I agree with you that Nagel's relationship to Cohen merits careful, critical scrutiny without romanticism. And this sheds light on the sociological and conceptual formation of American analytic philosophy and a certain rejection, if not, effacement about what came before. But two quick thoughts: (i) Nagel's 1957 retrospect is accompanied by a much longer, and fascinating essay by Leonora Cohen Rosenfield in the same issue: https://www.jstor.org/stable/2707567. She was one of Cohen's daughters but also an accomplished scholar in her own right.

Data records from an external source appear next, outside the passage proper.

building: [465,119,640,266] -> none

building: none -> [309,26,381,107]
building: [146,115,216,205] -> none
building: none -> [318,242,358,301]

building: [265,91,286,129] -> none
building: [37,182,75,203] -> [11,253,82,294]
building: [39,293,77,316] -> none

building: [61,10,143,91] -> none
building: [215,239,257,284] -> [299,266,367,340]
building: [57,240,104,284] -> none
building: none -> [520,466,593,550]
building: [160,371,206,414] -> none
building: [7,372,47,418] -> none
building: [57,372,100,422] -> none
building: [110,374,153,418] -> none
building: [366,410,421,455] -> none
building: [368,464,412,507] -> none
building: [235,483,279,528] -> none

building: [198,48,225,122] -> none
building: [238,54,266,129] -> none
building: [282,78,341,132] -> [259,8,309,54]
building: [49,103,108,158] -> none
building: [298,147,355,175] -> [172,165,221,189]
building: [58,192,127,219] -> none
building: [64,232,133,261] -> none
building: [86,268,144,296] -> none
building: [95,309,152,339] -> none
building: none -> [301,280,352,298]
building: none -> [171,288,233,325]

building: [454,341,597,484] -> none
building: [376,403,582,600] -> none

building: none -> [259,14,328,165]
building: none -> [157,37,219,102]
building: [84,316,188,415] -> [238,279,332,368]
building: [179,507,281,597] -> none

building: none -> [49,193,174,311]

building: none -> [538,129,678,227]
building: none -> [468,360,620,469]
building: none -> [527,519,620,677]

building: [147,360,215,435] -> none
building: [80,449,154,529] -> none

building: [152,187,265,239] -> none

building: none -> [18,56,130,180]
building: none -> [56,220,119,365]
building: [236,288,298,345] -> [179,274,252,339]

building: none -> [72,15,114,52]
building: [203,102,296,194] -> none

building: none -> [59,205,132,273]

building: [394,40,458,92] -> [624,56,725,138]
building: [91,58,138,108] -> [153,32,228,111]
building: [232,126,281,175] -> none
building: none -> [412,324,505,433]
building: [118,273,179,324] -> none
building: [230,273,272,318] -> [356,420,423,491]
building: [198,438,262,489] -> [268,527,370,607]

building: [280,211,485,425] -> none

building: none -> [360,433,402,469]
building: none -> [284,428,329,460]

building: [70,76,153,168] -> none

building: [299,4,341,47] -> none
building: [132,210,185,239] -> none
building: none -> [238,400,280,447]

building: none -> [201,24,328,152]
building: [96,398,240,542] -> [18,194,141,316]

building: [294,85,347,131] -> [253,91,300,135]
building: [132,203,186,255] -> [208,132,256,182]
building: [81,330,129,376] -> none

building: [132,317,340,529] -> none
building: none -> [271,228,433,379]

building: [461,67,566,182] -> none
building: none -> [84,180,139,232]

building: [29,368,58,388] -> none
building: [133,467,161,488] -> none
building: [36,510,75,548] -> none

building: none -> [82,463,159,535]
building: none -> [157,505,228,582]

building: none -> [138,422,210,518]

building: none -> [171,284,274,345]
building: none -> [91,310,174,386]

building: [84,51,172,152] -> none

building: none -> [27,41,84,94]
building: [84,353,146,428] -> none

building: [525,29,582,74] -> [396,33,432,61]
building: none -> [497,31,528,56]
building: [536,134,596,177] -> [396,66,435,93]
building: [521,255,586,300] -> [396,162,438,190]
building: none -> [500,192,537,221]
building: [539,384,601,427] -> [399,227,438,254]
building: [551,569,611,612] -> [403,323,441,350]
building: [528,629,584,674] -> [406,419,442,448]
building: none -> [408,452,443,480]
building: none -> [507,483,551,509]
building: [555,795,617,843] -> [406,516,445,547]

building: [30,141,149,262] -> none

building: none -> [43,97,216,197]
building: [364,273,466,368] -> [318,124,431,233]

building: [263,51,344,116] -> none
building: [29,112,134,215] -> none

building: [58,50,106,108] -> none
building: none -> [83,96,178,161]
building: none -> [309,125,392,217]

I warmly recommend her *From Beast-Machine to Man-Machine, Animal Soul in French Letters from Descartes to La Mettrie*, published in 1941. She also published a biography of her father in 1962. And did important work on reviving interest in Condorcet.
So, a natural division of labor presents itself: Nagel, who is then quite famous academic, is what we would call the click-bait and Cohen Rosenfield provides the concrete substance about Cohen’s thought or achievements and that might motivate one to read his work. (Her essay is fascinating.)
(ii) I agree there are real differences between Cohen and Nagel (who rejects, I think, the principle of polarity). But I think you miss that Nagel does represent Cohen as a kind of pluralist note the "interpretations" in the quote you provide. Anyway thank you for getting us to think about their relationship.

Joel Katzav

Hi Eric,

Even if Nagel’s 1957 piece was click-bait, his misrepresentation, lack of charity about Cohen’s contributions to the philosophy of science and limited citations of Cohen would need to be explained. In addition, Nagel fails to draw attention to Cohen’s achievements in the philosophy of science in 1980, when it is the centenary of Cohen’s birth. Thelma Z. Lavine agrees. While her introduction to the work produced for the centenary (‘The Morris Cohen Centenary – Introduction’ https://www.jstor.org/stable/40319909) does emphasise Cohen’s speculative philosophy of science, she notes that Nagel’s contribution to the centenary, as well as the other contribution, by Edel, suggest that it is the legal component of Cohen’s work that is significant.

I don’t think that acknowledging, and reflecting on, the different interpretations of experience comes close to any kind of pluralism about philosophy.